Tibor Onhausz

Personal information
- Full name: Tibor Onhausz
- Date of birth: July 22, 1955
- Place of birth: Budapest, Hungary
- Date of death: August 25, 2016 (aged 61)
- Place of death: Siófok, Somogy County, Hungary
- Height: 1.78 m (5 ft 10 in)
- Position(s): Defender; midfielder;

Youth career
- 1969–1974: Ferencvárosi TC

Senior career*
- Years: Team / Apps / (Gls)
- 1973–1977: Ferencvárosi TC / 53 / (6)
- 1977–1982: Rába ETO / 103 / (1)
- 1982–1986: Siófoki Bányász / 1 / (0)
- 1986–1989: Veszprém SE / 9 / (0)

= Tibor Onhausz =

Hungarian footballer (1955–2016)

Tibor Onhausz (July 22, 1955 – August 25, 2016) was a Hungarian footballer. He played as both a defender and a midfielder for Ferencvárosi TC and Rába ETO throughout the 1970s and the early 1980s.

==Career==
Being a home-grown player of Ferencváros, Onhausz spent his youth career with Ferencvárosi TC. In 1974, the Fradi won the youth championship title after 11 years. At that time, he was promoted to the senior team alongside Ferenc Ebedli, Tibor Nyilasi, Tamás Viczkó, László Takács, Gusztáv Kelemen and Tibor Rab. With this team, they made their debuts throughout the 1974–75 European Cup Winners' Cup, where they marched to the final where Onhausz himself played as a substitute for Nyilasi. The following season, they won both the 1975–76 Nemzeti Bajnokság I as well as the 1975–76 Magyar Kupa. He played a total of 53 matches for Fradi with 23 of those being within the Nemzeti Bajnokság I, 14 of them being international games and 16 within the Magyar Kupa, in which he scored 6 goals with 2 being within the Nemzeti Bajnokság I and the other four being from other tournaments.

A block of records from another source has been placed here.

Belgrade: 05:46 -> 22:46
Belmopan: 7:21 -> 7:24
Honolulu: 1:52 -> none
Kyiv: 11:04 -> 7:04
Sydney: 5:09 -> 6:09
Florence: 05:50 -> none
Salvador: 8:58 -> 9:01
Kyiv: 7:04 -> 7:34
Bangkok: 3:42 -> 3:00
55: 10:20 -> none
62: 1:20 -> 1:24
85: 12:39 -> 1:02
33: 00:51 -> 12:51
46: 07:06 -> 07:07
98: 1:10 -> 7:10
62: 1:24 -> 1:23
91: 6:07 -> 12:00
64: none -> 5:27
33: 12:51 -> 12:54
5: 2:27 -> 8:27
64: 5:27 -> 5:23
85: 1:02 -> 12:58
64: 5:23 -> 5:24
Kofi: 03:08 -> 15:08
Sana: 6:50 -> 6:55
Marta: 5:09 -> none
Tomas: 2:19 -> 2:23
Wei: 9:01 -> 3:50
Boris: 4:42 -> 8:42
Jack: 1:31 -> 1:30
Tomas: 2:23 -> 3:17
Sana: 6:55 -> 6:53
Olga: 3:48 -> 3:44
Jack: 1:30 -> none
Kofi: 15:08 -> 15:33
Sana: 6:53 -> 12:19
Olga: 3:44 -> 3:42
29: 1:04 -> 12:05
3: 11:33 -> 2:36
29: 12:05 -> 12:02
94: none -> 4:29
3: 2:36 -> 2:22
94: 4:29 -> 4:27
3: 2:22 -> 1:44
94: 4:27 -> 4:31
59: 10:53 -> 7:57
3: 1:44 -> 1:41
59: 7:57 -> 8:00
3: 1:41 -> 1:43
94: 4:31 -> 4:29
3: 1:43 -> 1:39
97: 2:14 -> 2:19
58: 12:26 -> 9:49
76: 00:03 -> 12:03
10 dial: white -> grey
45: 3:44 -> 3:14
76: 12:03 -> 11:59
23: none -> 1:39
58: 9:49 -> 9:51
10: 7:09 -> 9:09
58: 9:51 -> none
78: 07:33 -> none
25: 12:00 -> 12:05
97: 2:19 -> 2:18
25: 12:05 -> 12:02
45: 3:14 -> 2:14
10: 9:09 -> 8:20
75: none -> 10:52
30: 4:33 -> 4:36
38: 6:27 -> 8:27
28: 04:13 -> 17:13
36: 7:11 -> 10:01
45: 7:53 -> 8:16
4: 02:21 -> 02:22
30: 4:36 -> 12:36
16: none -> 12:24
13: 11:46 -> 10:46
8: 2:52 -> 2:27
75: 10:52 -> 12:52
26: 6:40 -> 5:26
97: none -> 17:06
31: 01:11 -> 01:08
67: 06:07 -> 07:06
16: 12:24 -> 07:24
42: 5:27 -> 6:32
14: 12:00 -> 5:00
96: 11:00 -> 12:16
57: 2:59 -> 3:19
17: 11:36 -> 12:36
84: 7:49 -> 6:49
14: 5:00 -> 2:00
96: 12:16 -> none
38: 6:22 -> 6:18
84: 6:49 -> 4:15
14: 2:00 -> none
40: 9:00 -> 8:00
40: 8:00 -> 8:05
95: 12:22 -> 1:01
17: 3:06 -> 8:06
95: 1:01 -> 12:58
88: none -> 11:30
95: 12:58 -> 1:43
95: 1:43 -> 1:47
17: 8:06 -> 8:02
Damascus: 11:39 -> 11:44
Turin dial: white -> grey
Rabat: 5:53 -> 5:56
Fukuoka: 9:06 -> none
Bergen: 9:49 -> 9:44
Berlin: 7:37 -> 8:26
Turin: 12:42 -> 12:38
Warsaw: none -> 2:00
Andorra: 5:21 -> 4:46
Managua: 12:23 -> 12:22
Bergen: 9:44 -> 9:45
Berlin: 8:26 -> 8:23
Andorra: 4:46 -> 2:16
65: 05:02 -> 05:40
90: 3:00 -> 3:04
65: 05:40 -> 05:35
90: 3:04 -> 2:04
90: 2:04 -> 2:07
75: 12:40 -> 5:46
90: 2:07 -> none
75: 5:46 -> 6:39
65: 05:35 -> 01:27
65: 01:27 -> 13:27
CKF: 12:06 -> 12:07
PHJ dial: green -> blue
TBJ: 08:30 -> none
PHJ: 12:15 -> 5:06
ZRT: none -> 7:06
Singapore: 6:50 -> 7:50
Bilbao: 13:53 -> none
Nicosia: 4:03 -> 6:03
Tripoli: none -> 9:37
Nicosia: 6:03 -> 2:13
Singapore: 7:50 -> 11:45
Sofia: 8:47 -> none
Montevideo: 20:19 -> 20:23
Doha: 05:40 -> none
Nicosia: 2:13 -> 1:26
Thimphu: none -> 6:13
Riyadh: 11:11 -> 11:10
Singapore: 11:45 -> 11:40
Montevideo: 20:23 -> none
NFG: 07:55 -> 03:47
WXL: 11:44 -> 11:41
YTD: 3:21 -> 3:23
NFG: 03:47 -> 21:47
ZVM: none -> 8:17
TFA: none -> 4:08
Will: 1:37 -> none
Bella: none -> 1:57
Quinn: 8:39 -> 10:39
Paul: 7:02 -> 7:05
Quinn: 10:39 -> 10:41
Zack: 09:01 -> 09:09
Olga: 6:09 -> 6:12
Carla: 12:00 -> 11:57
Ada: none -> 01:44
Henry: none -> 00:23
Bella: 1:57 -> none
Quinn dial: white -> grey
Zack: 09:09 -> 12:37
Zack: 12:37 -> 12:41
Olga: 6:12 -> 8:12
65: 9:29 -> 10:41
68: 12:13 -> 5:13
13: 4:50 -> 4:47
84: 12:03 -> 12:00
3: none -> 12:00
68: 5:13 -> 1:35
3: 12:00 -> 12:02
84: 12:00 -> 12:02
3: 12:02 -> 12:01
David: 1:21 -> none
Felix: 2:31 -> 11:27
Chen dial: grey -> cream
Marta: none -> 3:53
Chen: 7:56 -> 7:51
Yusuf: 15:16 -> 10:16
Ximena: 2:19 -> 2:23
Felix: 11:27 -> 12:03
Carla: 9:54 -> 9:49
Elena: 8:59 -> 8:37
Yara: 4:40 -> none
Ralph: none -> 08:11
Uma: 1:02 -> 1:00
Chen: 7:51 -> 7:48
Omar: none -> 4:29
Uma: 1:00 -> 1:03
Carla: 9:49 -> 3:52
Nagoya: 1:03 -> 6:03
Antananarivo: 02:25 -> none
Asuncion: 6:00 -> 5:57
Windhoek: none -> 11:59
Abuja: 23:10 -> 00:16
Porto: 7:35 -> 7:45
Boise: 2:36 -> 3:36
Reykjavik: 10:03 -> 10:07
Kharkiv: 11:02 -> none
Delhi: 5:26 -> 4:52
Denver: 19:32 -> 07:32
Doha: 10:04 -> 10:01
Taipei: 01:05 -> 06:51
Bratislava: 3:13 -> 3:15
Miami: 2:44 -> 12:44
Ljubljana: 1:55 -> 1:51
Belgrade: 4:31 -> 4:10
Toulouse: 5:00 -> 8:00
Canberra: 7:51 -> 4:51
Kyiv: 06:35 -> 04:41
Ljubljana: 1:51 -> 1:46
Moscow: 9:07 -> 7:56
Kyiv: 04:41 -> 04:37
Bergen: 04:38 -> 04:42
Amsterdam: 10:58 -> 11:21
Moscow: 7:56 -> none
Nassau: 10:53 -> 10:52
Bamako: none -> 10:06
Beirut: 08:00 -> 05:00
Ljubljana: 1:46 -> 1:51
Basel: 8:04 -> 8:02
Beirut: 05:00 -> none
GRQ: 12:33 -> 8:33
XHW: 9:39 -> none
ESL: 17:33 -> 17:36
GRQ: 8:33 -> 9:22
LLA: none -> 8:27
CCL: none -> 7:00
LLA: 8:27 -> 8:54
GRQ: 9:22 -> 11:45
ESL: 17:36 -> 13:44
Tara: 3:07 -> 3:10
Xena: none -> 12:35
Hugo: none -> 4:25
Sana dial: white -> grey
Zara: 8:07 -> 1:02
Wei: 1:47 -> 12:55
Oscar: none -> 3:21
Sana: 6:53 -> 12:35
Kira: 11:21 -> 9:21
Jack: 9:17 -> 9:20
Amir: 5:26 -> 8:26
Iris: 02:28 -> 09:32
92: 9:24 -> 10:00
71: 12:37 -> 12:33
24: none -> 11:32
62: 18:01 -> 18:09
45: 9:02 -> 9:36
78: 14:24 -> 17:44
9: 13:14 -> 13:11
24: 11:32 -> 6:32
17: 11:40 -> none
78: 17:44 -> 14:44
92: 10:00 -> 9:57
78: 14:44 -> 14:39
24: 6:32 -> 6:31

In 1977, he moved to Rába ETO, then in 1982 to Siófoki Bányász, where he played in the top-flight of Hungarian until 1986, but he did not become a stable team member at either team. Within the two clubs, he played 104 league games in 9 seasons and scored one goal. He won the 1978–79 Magyar Kupa and the 1981–82 Nemzeti Bajnokság I with Rába ETO and won the 1983–84 Magyar Kupa with Siófok. Between 1986 and 1989 he played for Veszprém SE and finished his active football career there.

==Personal life==
Onhausz lived in Siófok following his second marriage until his death on August 25, 2016 at the age of 61.